* Required work
Repeat exactly the lines below from the line that contains "43: (448, 57, 19.30)" to the last line, inclusive, without the pictures.
————
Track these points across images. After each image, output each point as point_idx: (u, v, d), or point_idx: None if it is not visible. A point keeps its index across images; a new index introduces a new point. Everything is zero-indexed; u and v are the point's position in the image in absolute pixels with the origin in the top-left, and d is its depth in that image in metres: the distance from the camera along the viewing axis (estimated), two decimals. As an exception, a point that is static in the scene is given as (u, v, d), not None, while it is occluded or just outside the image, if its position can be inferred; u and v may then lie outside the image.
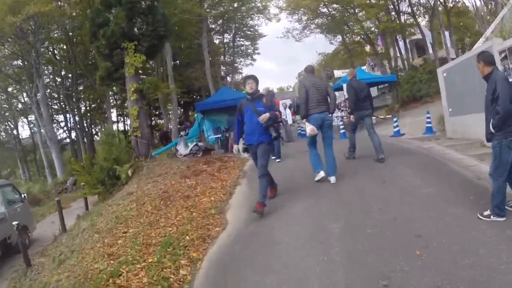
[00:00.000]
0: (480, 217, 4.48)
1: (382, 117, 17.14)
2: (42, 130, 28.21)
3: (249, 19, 35.92)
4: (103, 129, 34.61)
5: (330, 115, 7.25)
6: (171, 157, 16.18)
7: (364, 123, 9.03)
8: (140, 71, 14.06)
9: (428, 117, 11.99)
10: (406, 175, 6.81)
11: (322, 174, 7.15)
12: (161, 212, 7.00)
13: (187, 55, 34.57)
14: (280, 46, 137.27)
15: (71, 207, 14.91)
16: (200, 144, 15.15)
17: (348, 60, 32.23)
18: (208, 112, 18.07)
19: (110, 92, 37.52)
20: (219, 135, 16.45)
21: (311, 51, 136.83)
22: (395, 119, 12.90)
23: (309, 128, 6.96)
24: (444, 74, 11.11)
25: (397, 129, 12.71)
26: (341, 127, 14.97)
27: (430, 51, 28.36)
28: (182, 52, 34.54)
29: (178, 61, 37.57)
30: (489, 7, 27.13)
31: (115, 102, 45.92)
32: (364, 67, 36.50)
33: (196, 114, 17.16)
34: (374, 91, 26.79)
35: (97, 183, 11.93)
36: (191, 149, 14.93)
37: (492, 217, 4.41)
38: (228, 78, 41.45)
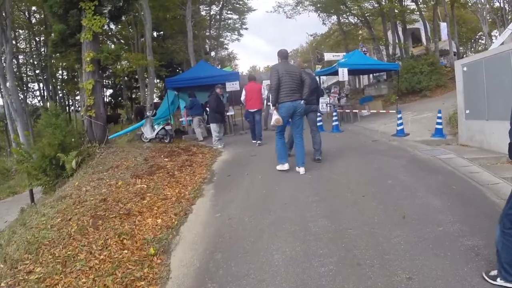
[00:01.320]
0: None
1: (368, 111, 15.25)
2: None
3: (238, -10, 33.59)
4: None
5: (303, 102, 6.93)
6: (137, 140, 14.08)
7: (307, 118, 8.13)
8: (100, 37, 11.67)
9: (439, 117, 10.31)
10: (432, 209, 4.83)
11: (286, 166, 7.14)
12: (86, 238, 4.85)
13: (170, 26, 32.01)
14: (270, 25, 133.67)
15: (26, 191, 12.74)
16: (167, 127, 13.02)
17: (343, 42, 29.97)
18: (183, 89, 15.95)
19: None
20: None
21: (301, 33, 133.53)
22: (399, 116, 10.93)
23: (275, 118, 6.83)
24: (464, 69, 9.26)
25: (401, 127, 10.85)
26: (334, 118, 12.91)
27: (425, 42, 26.79)
28: (167, 23, 31.93)
29: (162, 32, 35.66)
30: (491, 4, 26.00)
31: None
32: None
33: (167, 92, 14.95)
34: (367, 79, 24.96)
35: (39, 173, 9.78)
36: (157, 133, 12.87)
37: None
38: (213, 54, 38.96)
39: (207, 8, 36.33)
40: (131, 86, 42.18)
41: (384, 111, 14.44)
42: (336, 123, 12.55)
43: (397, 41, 24.36)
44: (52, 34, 11.51)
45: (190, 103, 13.77)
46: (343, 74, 13.83)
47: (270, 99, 8.29)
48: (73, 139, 10.13)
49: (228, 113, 14.16)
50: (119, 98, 42.46)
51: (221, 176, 7.43)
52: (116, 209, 5.77)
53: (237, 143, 11.70)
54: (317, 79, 11.06)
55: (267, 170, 7.42)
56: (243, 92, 11.66)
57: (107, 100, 45.30)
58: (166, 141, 12.57)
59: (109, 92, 46.01)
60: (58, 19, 11.34)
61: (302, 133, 7.15)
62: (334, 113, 12.77)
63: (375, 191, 5.64)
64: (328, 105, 19.78)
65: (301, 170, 6.91)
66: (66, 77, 37.17)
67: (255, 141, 10.99)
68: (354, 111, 15.17)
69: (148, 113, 13.46)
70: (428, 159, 7.58)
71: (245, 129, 14.34)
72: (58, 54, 13.37)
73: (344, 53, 35.70)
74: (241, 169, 7.84)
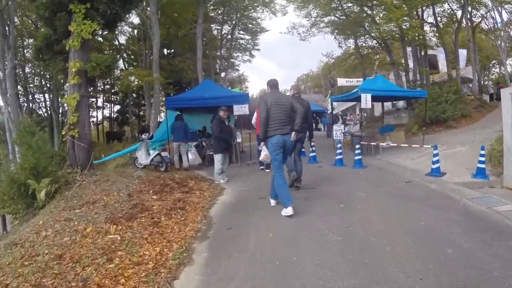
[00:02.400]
0: None
1: (388, 143, 13.54)
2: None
3: (252, 10, 32.47)
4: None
5: (294, 134, 6.48)
6: (131, 165, 12.51)
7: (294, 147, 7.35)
8: (90, 45, 10.16)
9: (483, 155, 8.64)
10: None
11: (291, 211, 5.92)
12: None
13: (181, 44, 31.45)
14: (283, 48, 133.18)
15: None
16: (164, 154, 11.40)
17: (359, 67, 28.42)
18: (187, 110, 14.43)
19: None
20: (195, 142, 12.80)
21: (314, 57, 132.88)
22: (435, 152, 9.25)
23: (264, 154, 6.40)
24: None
25: (437, 165, 9.18)
26: (357, 151, 11.10)
27: (444, 69, 25.39)
28: (178, 41, 31.44)
29: (172, 50, 35.09)
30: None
31: (102, 86, 42.75)
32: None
33: (166, 112, 13.42)
34: (388, 105, 23.26)
35: (8, 199, 8.26)
36: (152, 160, 11.28)
37: None
38: (223, 74, 37.71)
39: (219, 27, 35.47)
40: (139, 103, 41.18)
41: (406, 145, 12.65)
42: (359, 157, 10.87)
43: (417, 66, 22.79)
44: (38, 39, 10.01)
45: (171, 126, 12.29)
46: (366, 100, 12.23)
47: None
48: (52, 162, 8.63)
49: (235, 140, 12.55)
50: (126, 115, 41.14)
51: (220, 228, 5.71)
52: (70, 276, 4.12)
53: (244, 176, 10.08)
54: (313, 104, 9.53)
55: (280, 223, 5.71)
56: (255, 115, 10.68)
57: (114, 116, 44.51)
58: (162, 169, 10.97)
59: (116, 108, 45.19)
60: (45, 23, 10.01)
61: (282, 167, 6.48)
62: (357, 146, 11.06)
63: (435, 268, 3.91)
64: (344, 133, 18.20)
65: (272, 202, 6.63)
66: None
67: (262, 168, 10.71)
68: (375, 143, 13.39)
69: (143, 136, 11.89)
70: (484, 212, 5.91)
71: (253, 159, 12.65)
72: (41, 62, 11.77)
73: (358, 79, 34.84)
74: (246, 218, 6.11)
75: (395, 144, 13.37)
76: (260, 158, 6.82)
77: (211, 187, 8.43)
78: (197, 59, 24.09)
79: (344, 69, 31.10)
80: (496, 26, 26.19)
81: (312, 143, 11.96)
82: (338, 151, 11.22)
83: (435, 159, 9.22)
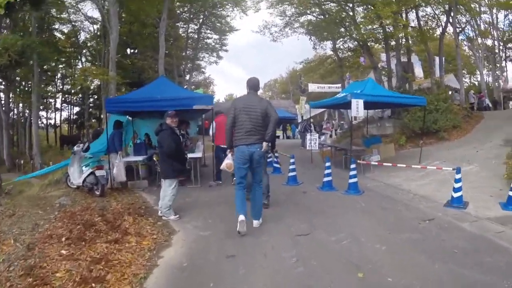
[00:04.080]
0: None
1: (376, 158, 11.40)
2: None
3: (221, 9, 30.46)
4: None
5: (262, 146, 5.65)
6: (64, 183, 9.86)
7: None
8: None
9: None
10: None
11: (242, 217, 5.44)
12: None
13: (144, 42, 29.30)
14: (251, 54, 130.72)
15: None
16: (99, 173, 8.52)
17: (337, 71, 26.28)
18: (139, 114, 11.87)
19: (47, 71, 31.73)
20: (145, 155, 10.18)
21: (282, 63, 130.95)
22: (458, 177, 7.06)
23: (226, 162, 5.95)
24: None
25: (459, 194, 7.02)
26: (352, 172, 8.61)
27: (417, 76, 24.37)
28: (141, 40, 29.17)
29: (136, 50, 32.93)
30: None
31: (60, 86, 39.47)
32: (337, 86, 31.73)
33: (109, 117, 10.73)
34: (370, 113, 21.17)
35: None
36: (84, 180, 8.53)
37: None
38: (188, 77, 35.26)
39: (185, 26, 33.03)
40: (100, 105, 37.96)
41: (404, 165, 10.36)
42: (355, 179, 8.47)
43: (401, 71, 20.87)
44: None
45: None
46: (358, 107, 10.00)
47: None
48: None
49: (193, 155, 9.95)
50: (82, 118, 38.05)
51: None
52: None
53: (204, 207, 7.41)
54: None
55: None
56: (213, 125, 9.97)
57: (73, 118, 41.19)
58: (97, 193, 8.28)
59: (76, 109, 42.01)
60: None
61: (260, 182, 6.00)
62: (352, 165, 8.61)
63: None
64: (318, 144, 16.01)
65: (255, 223, 5.85)
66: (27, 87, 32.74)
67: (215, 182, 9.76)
68: (364, 162, 11.05)
69: (75, 148, 8.98)
70: None
71: (217, 179, 10.07)
72: None
73: (330, 85, 33.17)
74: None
75: (378, 160, 11.31)
76: (221, 167, 6.15)
77: (155, 228, 5.83)
78: (159, 57, 21.80)
79: (320, 73, 28.99)
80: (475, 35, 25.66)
81: (276, 155, 11.33)
82: (327, 171, 8.85)
83: (457, 185, 7.03)
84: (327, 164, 8.90)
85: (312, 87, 32.75)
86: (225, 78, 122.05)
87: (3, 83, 28.65)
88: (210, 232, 5.73)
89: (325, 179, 8.85)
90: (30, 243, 4.87)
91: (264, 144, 5.66)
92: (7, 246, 4.87)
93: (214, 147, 10.00)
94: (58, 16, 27.85)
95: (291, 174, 9.86)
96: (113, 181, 9.30)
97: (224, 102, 43.06)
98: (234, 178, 7.48)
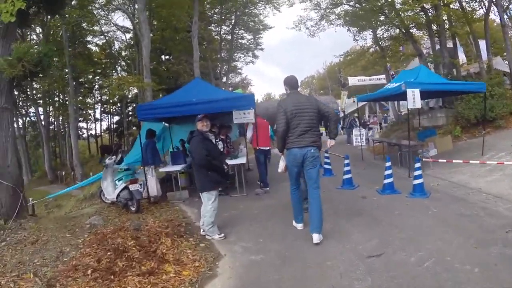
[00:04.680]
0: None
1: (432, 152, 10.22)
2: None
3: (252, 7, 29.98)
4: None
5: (316, 147, 5.25)
6: (99, 198, 9.33)
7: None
8: (14, 34, 6.95)
9: None
10: None
11: (300, 226, 5.58)
12: None
13: (177, 48, 28.92)
14: (286, 53, 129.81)
15: None
16: (133, 187, 7.66)
17: (379, 62, 24.69)
18: (174, 120, 11.16)
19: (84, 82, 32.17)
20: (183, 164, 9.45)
21: (319, 59, 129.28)
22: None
23: (281, 165, 5.69)
24: None
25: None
26: (417, 172, 7.47)
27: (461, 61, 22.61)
28: (174, 45, 28.85)
29: (170, 57, 32.54)
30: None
31: (99, 97, 39.96)
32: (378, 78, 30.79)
33: (143, 125, 10.02)
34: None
35: None
36: (118, 196, 7.83)
37: None
38: (225, 80, 34.64)
39: (217, 28, 32.59)
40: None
41: (476, 161, 9.13)
42: (420, 180, 7.36)
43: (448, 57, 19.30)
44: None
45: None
46: (414, 97, 8.90)
47: None
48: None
49: (235, 162, 8.96)
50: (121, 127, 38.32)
51: None
52: None
53: (253, 223, 6.50)
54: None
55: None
56: (251, 127, 9.19)
57: (113, 127, 41.56)
58: (132, 209, 7.61)
59: (116, 118, 42.46)
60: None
61: (318, 188, 5.28)
62: (417, 164, 7.54)
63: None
64: (366, 139, 14.93)
65: (315, 237, 4.99)
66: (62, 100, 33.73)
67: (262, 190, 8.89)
68: (429, 159, 9.86)
69: (107, 161, 8.30)
70: None
71: (265, 186, 9.14)
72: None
73: (371, 77, 31.65)
74: None
75: (436, 153, 10.18)
76: (279, 170, 5.80)
77: (197, 252, 5.02)
78: (193, 61, 21.08)
79: (362, 65, 27.51)
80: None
81: (326, 155, 10.66)
82: (387, 171, 7.79)
83: None
84: (387, 164, 7.84)
85: (353, 81, 32.29)
86: (262, 77, 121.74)
87: (22, 96, 29.38)
88: (263, 256, 4.83)
89: (386, 180, 7.80)
90: (52, 278, 4.20)
91: (330, 141, 5.54)
92: (26, 281, 4.23)
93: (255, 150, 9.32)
94: (90, 28, 28.00)
95: (346, 176, 8.83)
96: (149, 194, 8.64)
97: (263, 102, 42.32)
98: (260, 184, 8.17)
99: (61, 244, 5.46)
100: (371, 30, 22.64)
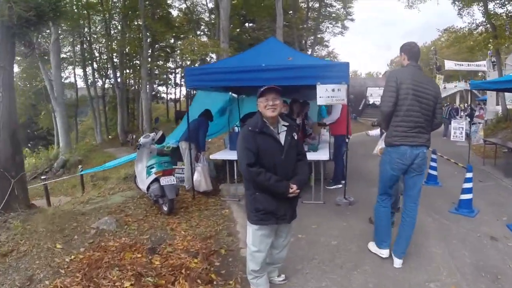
————
* Answer to this task
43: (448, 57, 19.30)
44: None
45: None
46: (414, 97, 8.90)
47: None
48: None
49: (235, 162, 8.96)
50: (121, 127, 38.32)
51: None
52: None
53: (253, 223, 6.50)
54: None
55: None
56: (251, 127, 9.19)
57: (113, 127, 41.56)
58: (132, 209, 7.61)
59: (116, 118, 42.46)
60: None
61: (318, 188, 5.28)
62: (417, 164, 7.54)
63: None
64: (366, 139, 14.93)
65: (315, 237, 4.99)
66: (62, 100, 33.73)
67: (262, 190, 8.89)
68: (429, 159, 9.86)
69: (107, 161, 8.30)
70: None
71: (265, 186, 9.14)
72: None
73: (371, 77, 31.65)
74: None
75: (436, 153, 10.18)
76: (279, 170, 5.80)
77: (197, 252, 5.02)
78: (193, 61, 21.08)
79: (362, 65, 27.51)
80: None
81: (326, 155, 10.66)
82: (387, 171, 7.79)
83: None
84: (387, 164, 7.84)
85: (353, 81, 32.29)
86: (262, 77, 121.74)
87: (22, 96, 29.38)
88: (263, 256, 4.83)
89: (386, 180, 7.80)
90: (52, 278, 4.20)
91: (330, 141, 5.54)
92: (26, 281, 4.23)
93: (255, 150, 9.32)
94: (90, 28, 28.00)
95: (346, 176, 8.83)
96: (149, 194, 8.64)
97: (263, 102, 42.32)
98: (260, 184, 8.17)
99: (61, 244, 5.46)
100: (371, 30, 22.64)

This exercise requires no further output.